Bilan

La fin de Facebook est proche

Un expert en réseaux sociaux prédit la fin de l’âge d’or pour Facebook. Les autres réseaux qui tentent de détrôner le géant se trompent de combat.
  • Le règne de Facebook se lézarde. Au troisième trimestre 2013, le nombre d'ados actifs sur la plate-forme a baissé de 16%. Crédits: Keystone
  • «Facebook ne sera plus jamais cool», écrit Chrys Bader. Alors, le réseau social allonge les milliards pour s'acheter une image plus branchée à coups de milliards, comme elle l'a fait avec Instagram.
  • Mais le résultat n'est pas garanti. Et l'application Snapchat (son fondateur Evan Spiegel en photo) a récemment refusé une offre d'achat à 3 milliards pour éviter d'être phagocyté par une machine davantage préoccupée à faire de l'argent plutôt qu'à connecter les gens. Crédits: Keystone
  • Pour Chrys Bader, les produits «sociaux» sont susceptibles de passer, comme n'importe quelle mode.
  • Du coup, les services qui tentent de concurrencer Facebook «se battent pour la dernière cabine de libre à bord du Titanic, alors qu'ils feraient mieux de regarder quels bateaux sont prêts à quitter le port», estime l'expert. Crédits: Keystone

Le règne de Facebook se lézarde. Même si le nombre d’utilisateurs adultes (et seniors) continue de croître, le réseau social n’attire plus les jeunes générations. Au troisième trimestre 2013, le nombre d’ados actifs sur la plate-forme a baissé de 16%.

Rien de plus normal estime dans une analyse récente Chrys Bader, expert en réseaux sociaux et ancien ingénieur sur Google +. Facebook suit les mêmes stades d’évolution qu’un mouvement social.

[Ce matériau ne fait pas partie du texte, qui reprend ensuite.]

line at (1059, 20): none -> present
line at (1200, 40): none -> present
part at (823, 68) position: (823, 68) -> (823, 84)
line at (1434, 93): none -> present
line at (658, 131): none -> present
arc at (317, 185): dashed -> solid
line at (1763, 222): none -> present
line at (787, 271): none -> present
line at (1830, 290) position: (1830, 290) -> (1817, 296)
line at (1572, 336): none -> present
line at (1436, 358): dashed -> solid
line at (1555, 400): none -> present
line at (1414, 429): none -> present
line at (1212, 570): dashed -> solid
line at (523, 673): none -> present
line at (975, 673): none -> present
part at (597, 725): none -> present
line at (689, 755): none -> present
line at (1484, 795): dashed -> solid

Après une phase d’émergence puis de croissance, le réseau social a vécu une période de «bureaucratisation» parallèlement à son entrée en bourse. Suivra le temps du déclin «comme les mouvements sociaux, écrit Chrys Bader. Une fois leurs objectifs et idéologies adoptés par le plus grand nombre, la nécessité d’un mouvement disparaît».

Pour le spécialiste, Facebook s’est institutionnalisé. Le site est devenu une sorte de place du village à l’échelle globale, mais les ados n’y traînent plus leurs baskets.

Trop lourd à gérer

La raison de ce désamour: Facebook est devenu lourd à gérer. Avec le temps, le réseau social de chacun est devenu volumineux, composé d’amis plus ou moins proches, de connaissances plus ou moins éloignées et de contacts plus ou moins professionnels.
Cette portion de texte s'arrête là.